■ Problem requirements:
Copy the lines word for word from the start of the records up to and including the line containing "comportamento in rete degli utenti e a creare", and leave the pictures out of your answer.

----------

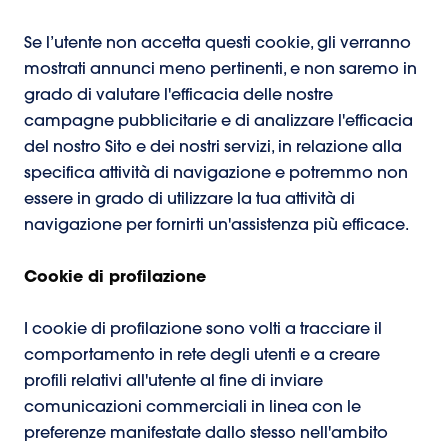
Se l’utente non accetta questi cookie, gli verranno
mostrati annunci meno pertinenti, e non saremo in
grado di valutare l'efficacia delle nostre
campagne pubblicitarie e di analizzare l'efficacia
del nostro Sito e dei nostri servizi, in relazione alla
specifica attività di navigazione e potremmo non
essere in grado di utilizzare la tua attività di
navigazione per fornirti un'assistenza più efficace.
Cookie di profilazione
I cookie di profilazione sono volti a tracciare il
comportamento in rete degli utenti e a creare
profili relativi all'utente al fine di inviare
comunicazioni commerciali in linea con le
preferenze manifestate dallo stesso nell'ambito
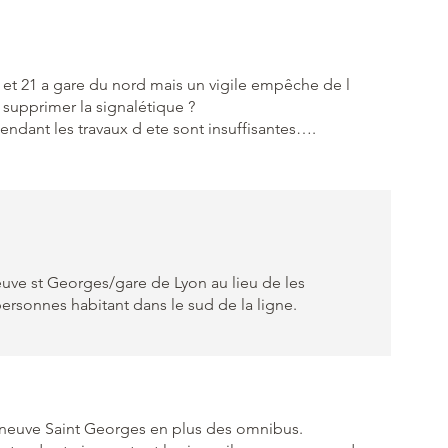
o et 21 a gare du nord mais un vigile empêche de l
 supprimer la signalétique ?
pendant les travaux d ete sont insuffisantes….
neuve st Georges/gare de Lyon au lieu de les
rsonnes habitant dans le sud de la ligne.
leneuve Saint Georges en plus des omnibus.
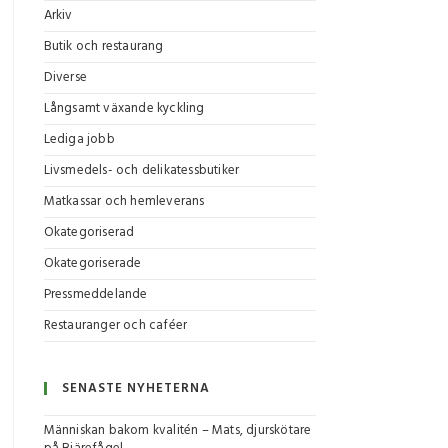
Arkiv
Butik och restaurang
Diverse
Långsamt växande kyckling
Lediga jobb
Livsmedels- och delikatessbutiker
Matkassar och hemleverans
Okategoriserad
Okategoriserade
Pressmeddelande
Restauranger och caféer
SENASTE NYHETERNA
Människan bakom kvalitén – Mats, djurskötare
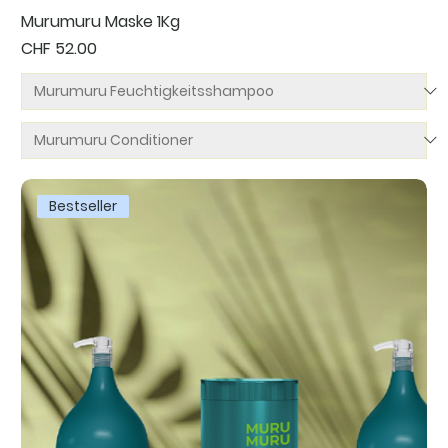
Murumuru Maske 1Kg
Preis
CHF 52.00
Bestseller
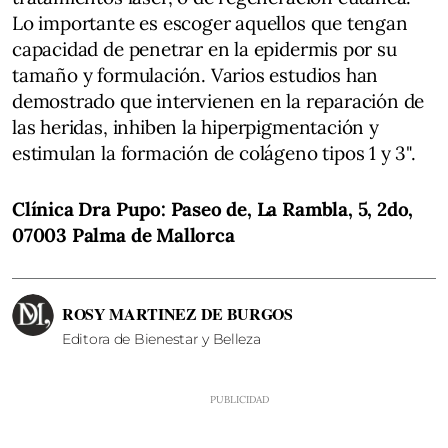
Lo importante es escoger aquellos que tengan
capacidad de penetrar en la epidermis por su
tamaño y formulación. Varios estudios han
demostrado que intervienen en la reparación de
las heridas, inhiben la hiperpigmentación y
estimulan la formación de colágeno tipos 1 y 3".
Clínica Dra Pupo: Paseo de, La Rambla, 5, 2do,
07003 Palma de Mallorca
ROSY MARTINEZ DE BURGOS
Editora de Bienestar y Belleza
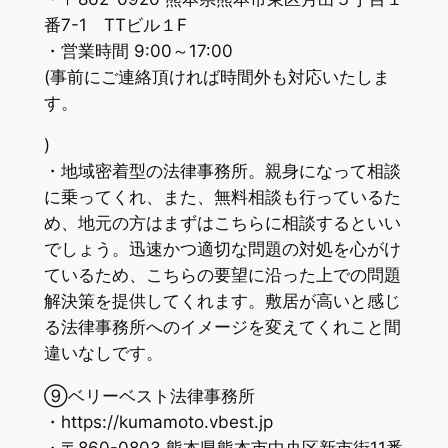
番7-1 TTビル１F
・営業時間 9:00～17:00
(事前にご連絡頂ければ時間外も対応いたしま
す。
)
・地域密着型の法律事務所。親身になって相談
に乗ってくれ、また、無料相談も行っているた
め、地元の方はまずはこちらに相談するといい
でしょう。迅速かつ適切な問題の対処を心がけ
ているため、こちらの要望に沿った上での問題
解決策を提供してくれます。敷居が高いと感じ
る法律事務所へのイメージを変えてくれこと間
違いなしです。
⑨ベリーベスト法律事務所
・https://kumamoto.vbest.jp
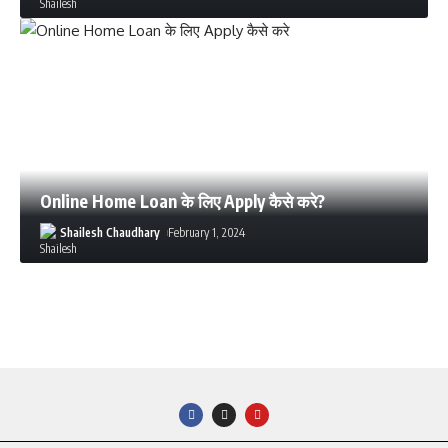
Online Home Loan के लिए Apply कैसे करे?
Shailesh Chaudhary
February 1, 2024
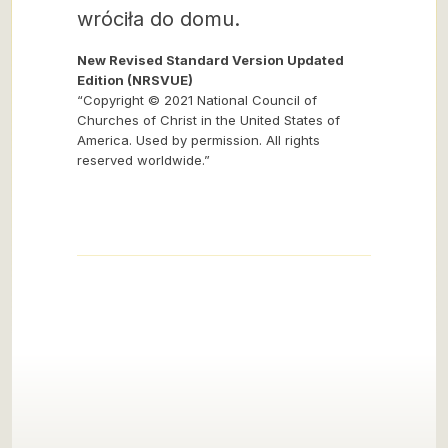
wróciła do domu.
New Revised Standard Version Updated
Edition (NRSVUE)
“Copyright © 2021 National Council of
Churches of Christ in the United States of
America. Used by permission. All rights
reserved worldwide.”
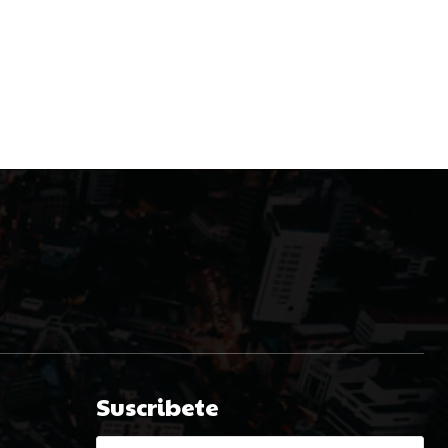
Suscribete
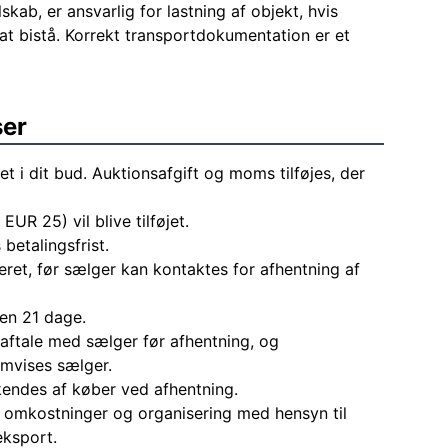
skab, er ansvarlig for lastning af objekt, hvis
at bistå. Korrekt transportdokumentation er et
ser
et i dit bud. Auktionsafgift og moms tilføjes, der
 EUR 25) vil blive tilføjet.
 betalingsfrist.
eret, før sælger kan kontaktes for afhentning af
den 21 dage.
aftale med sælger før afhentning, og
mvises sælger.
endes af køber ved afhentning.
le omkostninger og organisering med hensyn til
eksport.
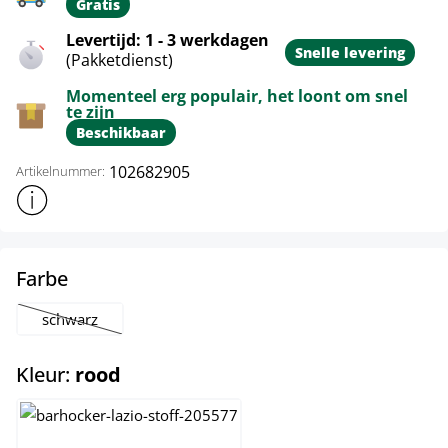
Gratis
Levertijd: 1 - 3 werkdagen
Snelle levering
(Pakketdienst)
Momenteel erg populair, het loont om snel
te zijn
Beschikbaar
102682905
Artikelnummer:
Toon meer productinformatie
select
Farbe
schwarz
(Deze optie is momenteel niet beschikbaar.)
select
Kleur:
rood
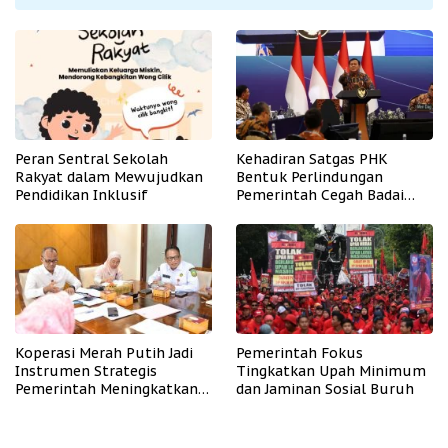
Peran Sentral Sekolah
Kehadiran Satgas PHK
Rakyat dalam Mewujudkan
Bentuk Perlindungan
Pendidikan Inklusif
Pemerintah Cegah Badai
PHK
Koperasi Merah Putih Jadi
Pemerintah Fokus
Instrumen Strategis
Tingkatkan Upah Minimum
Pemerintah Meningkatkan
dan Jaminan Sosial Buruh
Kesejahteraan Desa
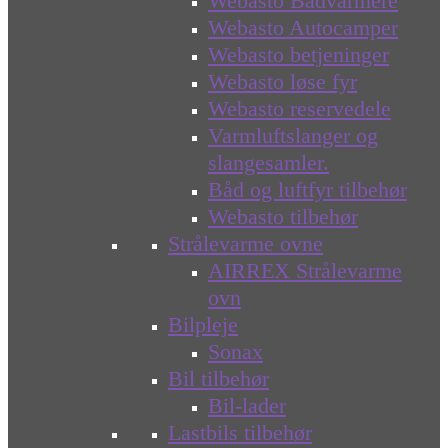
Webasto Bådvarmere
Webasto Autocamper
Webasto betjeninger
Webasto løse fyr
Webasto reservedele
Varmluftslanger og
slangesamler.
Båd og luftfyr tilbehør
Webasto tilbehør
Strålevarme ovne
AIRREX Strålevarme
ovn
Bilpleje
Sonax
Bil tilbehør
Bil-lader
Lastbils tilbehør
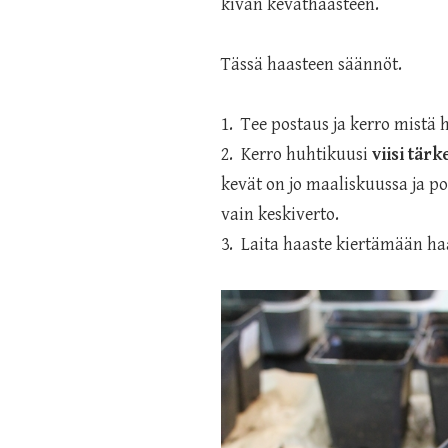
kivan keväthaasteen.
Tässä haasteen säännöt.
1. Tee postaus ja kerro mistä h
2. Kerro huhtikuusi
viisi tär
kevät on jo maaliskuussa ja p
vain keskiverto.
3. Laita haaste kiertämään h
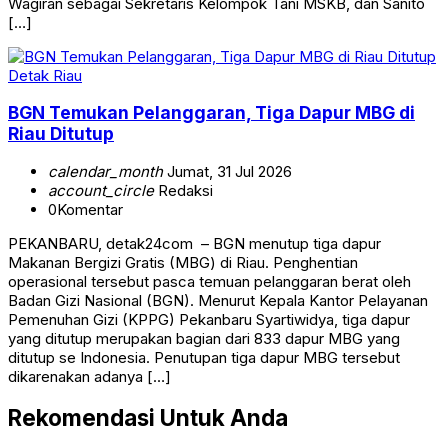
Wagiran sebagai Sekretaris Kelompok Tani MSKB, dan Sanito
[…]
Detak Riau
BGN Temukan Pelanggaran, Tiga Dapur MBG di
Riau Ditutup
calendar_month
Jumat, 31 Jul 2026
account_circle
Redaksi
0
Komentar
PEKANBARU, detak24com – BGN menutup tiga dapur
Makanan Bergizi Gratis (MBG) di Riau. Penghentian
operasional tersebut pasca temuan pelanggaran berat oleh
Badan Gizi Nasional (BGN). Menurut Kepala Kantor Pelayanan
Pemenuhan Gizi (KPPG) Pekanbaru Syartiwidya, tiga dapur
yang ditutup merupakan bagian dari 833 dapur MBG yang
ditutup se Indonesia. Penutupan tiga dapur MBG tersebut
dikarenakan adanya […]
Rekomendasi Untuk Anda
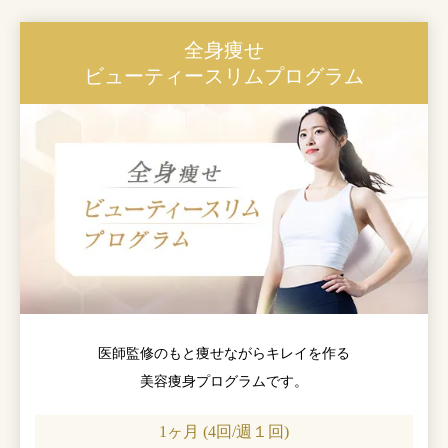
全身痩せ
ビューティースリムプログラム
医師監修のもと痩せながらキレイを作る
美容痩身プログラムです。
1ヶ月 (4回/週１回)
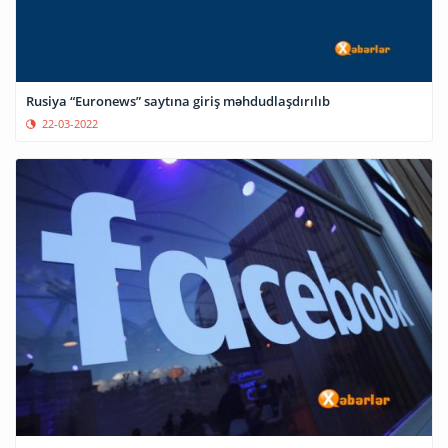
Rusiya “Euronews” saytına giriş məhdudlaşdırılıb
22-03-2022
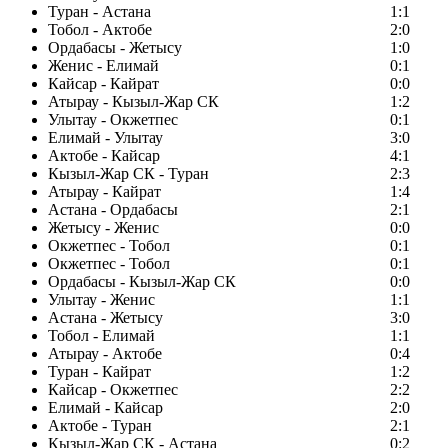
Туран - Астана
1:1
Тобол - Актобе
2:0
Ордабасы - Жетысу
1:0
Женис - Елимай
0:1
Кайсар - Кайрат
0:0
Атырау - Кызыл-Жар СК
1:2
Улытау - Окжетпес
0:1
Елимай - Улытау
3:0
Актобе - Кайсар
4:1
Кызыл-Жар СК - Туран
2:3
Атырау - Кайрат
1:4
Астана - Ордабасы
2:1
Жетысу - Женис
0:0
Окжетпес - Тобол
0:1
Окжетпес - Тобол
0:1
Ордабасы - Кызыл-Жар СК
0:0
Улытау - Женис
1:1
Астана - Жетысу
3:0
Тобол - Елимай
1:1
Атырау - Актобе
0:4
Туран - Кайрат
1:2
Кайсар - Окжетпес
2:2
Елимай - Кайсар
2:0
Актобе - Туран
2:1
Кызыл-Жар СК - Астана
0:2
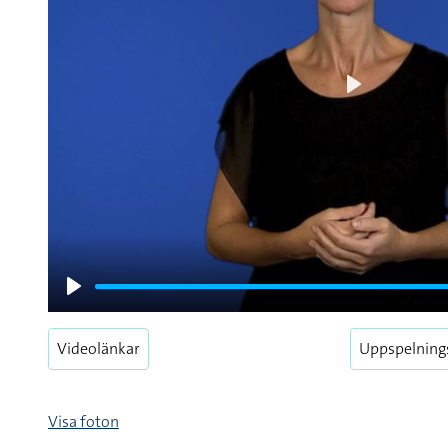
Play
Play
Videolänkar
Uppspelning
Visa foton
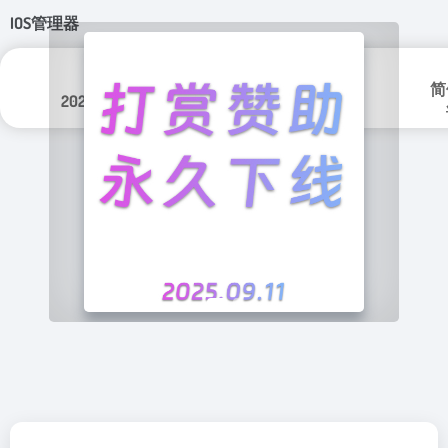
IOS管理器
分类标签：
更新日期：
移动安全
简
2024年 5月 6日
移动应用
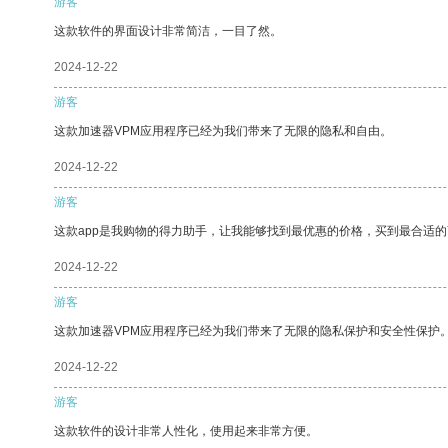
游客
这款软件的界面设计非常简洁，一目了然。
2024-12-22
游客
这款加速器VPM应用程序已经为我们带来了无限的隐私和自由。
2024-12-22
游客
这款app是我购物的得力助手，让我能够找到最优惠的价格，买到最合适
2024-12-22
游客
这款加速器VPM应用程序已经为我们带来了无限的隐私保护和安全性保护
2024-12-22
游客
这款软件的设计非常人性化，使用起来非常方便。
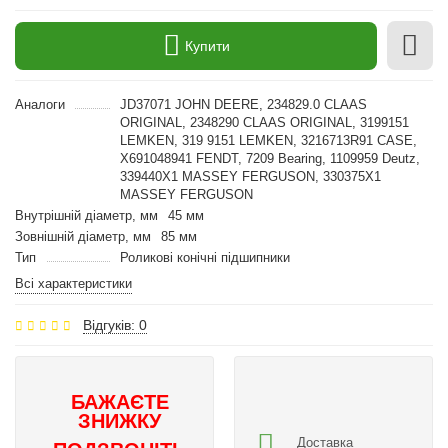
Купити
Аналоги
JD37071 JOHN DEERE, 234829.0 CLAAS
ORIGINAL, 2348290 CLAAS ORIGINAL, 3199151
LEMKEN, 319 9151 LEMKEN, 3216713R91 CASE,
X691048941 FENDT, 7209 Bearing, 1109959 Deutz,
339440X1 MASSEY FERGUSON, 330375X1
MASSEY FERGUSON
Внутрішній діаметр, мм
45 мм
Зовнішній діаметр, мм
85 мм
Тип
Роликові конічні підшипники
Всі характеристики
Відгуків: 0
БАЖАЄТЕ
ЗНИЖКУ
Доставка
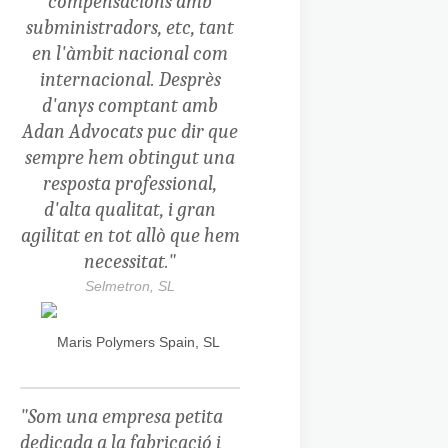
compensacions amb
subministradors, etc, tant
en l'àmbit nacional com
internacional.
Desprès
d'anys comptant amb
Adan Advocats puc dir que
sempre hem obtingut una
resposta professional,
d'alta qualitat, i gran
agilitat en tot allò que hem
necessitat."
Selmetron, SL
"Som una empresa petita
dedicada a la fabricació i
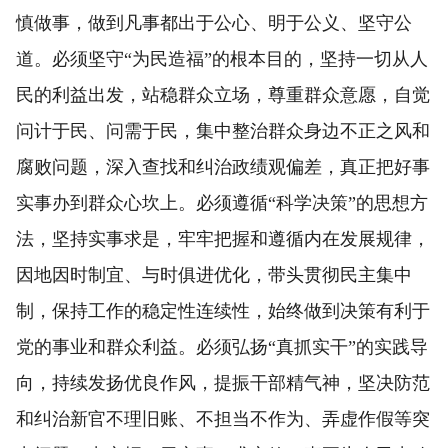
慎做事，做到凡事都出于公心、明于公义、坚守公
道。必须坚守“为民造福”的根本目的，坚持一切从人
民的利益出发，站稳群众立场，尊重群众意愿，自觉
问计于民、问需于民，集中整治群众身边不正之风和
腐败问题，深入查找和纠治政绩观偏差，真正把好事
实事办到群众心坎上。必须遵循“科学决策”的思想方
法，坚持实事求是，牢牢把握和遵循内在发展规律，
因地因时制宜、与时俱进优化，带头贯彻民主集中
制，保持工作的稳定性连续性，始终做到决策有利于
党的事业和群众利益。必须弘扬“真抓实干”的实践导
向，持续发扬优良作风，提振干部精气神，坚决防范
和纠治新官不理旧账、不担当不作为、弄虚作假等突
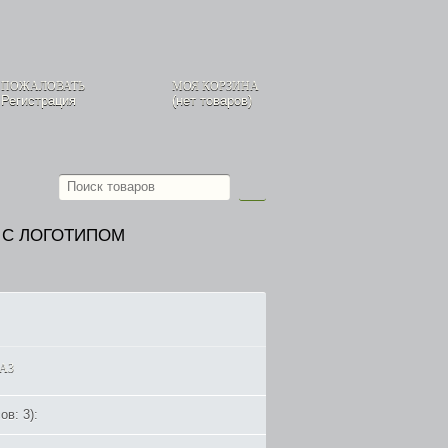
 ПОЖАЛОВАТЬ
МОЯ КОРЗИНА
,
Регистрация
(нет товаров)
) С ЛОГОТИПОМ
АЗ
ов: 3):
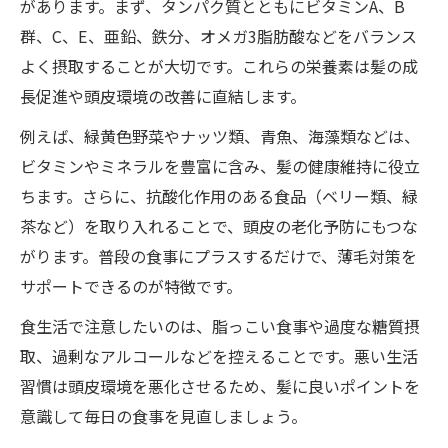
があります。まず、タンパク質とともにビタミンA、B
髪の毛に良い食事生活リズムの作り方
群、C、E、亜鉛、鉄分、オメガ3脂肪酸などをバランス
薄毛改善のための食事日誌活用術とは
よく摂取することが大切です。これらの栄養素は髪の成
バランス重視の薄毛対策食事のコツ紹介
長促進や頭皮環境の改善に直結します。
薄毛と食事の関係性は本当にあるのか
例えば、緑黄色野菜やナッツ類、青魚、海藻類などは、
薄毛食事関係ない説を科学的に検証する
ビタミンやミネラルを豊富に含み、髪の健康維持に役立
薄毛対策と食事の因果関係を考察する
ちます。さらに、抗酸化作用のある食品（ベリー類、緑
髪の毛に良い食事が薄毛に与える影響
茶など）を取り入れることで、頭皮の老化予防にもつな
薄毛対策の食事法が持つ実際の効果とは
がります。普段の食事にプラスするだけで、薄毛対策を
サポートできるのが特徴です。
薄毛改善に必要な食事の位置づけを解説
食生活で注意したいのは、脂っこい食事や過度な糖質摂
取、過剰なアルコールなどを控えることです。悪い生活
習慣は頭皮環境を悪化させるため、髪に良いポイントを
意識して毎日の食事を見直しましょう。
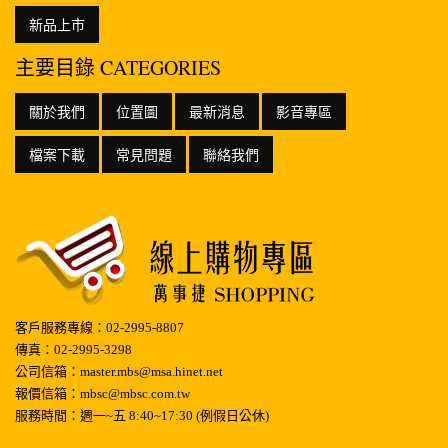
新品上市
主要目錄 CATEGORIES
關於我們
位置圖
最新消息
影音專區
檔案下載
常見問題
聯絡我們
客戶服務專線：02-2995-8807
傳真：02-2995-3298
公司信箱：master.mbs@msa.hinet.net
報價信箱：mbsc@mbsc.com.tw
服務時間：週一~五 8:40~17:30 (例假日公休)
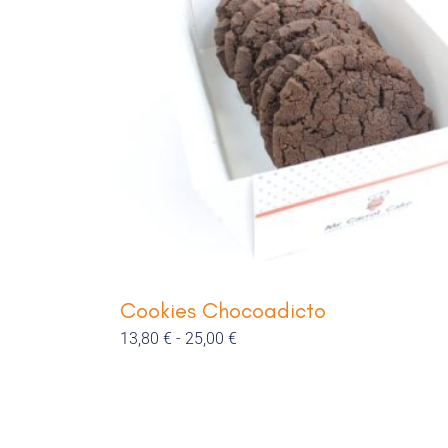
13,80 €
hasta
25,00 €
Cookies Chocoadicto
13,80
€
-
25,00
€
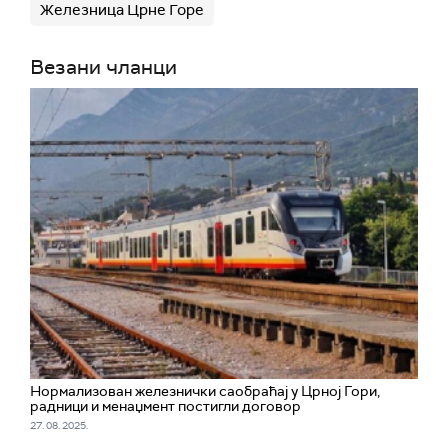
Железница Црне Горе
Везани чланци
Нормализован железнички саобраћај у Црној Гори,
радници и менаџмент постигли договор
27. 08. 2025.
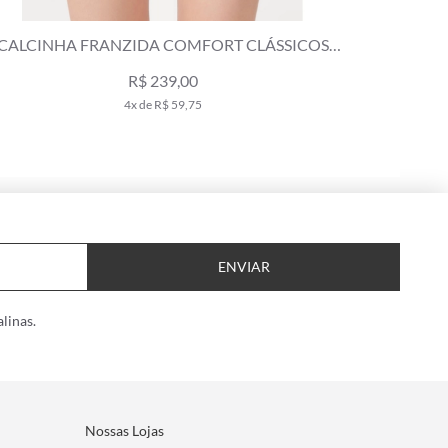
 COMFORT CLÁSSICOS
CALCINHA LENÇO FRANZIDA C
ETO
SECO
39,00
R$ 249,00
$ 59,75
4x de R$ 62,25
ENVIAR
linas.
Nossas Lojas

----------

■ Solved exercise:
Se l’utente non accetta questi cookie, gli verranno
mostrati annunci meno pertinenti, e non saremo in
grado di valutare l'efficacia delle nostre
campagne pubblicitarie e di analizzare l'efficacia
del nostro Sito e dei nostri servizi, in relazione alla
specifica attività di navigazione e potremmo non
essere in grado di utilizzare la tua attività di
navigazione per fornirti un'assistenza più efficace.
Cookie di profilazione
I cookie di profilazione sono volti a tracciare il
comportamento in rete degli utenti e a creare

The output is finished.